§ **Text excerpt**
>>>

So it’s way past time that I actually started getting used to a WPF framework, rather than keep re-inventing the wheel. But where to start? I thought it was just between Prism and Caliburn, but then I found WAF, and then researching that I found a whole bunch of others.
I suspect I’ll start with WAF because it describes itself as lightweight. Prism comes from the P&P team, who are normally anything but, and Caliburn supports paradigms other than MVVM, which just seems a bit pointless.
3 comments:
Having just gone through this I can recommend Caliburn.Micro as it is very lightweight and only really covers MVVM http://caliburnmicro.codeplex.com/
The framework is small, "loosely" documented and incomplete. The net effect is that you can read it all easily, you'll need to read it at some point and it provides good insight into how WPF actually works.
I highly recommend nRoute. nroute.codeplex.com fantastic framework - you can use as little or as much of it as you need.
We're using Prism and whilst I've no problems with it, I have to admit to not really using much of it!
The reason we don't use much of Prism is that our application is not really modular. We have one team, one development stream working towards one release so decided on one module! And as the event broker in Prism is more about x-module (there is no concept of scoping an event to a work-item like cab), we don't use it either! We make a small use of Regions but in hind-sight probably not enough to warrant using Prism!
My understanding is that Prism and Caliburn are not orthagonal. Prism for me is more about modularity and event broker. My limited understanding of Caliburn suggests that MVVM becomes, urm, simpler? :o)
TBH we've hand-rolled most services we need. For example we have a background worker service which will execute a delegate on a background thread, and marshal the result back to the dispatcher. Lines of code == not many.
We have a UI Service which will do things like show a form-view (SL has one but WPF doesn't. We use Paul Stovells Magellan Form / Field stuff for that and lots of Data Annotations for input validation.
And we support MVVM by resolving IBlahView from the container where the concrete BlahView requests it's own ViewModel on its constructor which is wired up as the DataContext. I believe this is the View 1st version of MVVM.
For designer support we have a hand-rolled version of Blends design time data which will insert a datacontext of our choosing at Design Time allowing better visualisation of our views.
Bit of a ramble but hope it helps you make some decisions!

<<<

§ **Dataset excerpts**

>>>

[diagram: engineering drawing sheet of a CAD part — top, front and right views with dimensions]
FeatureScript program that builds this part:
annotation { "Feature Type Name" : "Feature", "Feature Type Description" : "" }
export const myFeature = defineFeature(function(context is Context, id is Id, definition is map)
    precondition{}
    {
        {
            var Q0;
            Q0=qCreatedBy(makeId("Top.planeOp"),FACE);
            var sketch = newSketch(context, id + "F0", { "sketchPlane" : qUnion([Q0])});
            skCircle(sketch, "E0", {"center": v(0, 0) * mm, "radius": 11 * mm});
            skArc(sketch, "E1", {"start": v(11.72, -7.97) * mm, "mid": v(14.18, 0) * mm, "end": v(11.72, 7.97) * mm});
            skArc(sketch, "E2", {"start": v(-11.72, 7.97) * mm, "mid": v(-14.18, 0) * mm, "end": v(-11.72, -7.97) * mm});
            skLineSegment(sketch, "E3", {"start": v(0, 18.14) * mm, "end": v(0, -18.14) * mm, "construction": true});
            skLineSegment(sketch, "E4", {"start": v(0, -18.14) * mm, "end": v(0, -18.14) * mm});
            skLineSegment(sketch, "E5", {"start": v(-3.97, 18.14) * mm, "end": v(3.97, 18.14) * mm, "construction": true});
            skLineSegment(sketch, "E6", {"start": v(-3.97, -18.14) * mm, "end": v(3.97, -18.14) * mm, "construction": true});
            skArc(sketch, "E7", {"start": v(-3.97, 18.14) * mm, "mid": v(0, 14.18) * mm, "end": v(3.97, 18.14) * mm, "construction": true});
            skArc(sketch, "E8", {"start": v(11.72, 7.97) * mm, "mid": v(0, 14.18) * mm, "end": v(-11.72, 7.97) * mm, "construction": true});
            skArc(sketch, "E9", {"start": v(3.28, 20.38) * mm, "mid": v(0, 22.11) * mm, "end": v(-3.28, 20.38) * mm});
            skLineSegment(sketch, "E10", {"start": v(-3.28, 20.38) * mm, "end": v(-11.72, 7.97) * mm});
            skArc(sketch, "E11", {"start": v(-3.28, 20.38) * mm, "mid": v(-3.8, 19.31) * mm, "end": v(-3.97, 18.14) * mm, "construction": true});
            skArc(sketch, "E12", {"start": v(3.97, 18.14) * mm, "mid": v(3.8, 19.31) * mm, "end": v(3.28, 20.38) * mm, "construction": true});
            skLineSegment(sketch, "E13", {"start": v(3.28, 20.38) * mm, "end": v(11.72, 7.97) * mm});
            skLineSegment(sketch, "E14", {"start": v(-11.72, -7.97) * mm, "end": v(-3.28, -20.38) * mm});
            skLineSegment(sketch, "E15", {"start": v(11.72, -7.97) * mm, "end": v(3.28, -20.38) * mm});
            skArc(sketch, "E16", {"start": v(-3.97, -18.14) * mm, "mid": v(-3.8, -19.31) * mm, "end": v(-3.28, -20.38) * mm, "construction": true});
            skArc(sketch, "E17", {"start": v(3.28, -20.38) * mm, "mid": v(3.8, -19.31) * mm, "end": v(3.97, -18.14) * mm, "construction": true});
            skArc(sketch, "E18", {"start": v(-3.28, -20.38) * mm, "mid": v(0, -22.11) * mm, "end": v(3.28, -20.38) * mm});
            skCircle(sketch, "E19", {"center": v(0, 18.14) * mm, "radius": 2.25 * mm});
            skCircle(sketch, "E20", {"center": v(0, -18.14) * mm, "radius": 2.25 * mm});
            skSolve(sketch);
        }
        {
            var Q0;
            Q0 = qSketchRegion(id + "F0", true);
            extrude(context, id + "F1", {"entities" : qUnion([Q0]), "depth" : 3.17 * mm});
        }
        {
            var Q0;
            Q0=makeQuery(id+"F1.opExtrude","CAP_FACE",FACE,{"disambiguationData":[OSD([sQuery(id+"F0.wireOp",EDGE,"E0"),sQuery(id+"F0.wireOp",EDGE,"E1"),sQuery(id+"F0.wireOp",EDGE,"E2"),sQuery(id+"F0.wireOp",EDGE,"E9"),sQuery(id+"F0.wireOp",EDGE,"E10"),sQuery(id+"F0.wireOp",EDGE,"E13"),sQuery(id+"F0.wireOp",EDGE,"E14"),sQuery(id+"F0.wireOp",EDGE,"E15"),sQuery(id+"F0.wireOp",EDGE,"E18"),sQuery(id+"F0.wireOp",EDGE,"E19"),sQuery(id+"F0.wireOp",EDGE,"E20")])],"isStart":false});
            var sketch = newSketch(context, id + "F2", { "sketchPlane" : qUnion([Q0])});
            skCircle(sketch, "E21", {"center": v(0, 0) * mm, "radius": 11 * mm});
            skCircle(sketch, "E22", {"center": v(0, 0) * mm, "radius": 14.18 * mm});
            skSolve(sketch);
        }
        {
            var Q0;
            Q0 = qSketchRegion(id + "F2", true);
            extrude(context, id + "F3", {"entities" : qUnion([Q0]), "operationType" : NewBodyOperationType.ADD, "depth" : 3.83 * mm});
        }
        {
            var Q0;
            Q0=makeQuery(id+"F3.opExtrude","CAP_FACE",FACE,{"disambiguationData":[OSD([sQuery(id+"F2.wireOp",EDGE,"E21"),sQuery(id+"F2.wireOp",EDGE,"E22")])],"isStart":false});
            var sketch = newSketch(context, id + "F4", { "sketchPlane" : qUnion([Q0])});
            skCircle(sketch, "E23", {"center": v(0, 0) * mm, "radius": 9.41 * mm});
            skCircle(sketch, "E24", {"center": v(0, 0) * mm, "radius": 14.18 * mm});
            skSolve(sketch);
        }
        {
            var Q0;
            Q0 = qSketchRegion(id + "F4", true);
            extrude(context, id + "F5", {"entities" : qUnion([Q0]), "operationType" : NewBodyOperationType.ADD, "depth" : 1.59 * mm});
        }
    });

<<<

§ **Exercise 1**
Which WPF frameworks does the author name in the main body of the post on choosing a WPF framework, before the comments begin?
§ **Exercise 2**
Do these statements agree with the post on choosing a WPF framework? (a) The author expects to begin with WAF. (b) The commenter whose team uses Prism describes their application as highly modular. (c) Caliburn.Micro is recommended for covering many paradigms beyond MVVM.

§ **Exercise result 1**
Prism, Caliburn, and WAF.

§ **Exercise result 2**
(a) Yes: "I suspect I’ll start with WAF because it describes itself as lightweight."
(b) No: "our application is not really modular."
(c) No: "it is very lightweight and only really covers MVVM"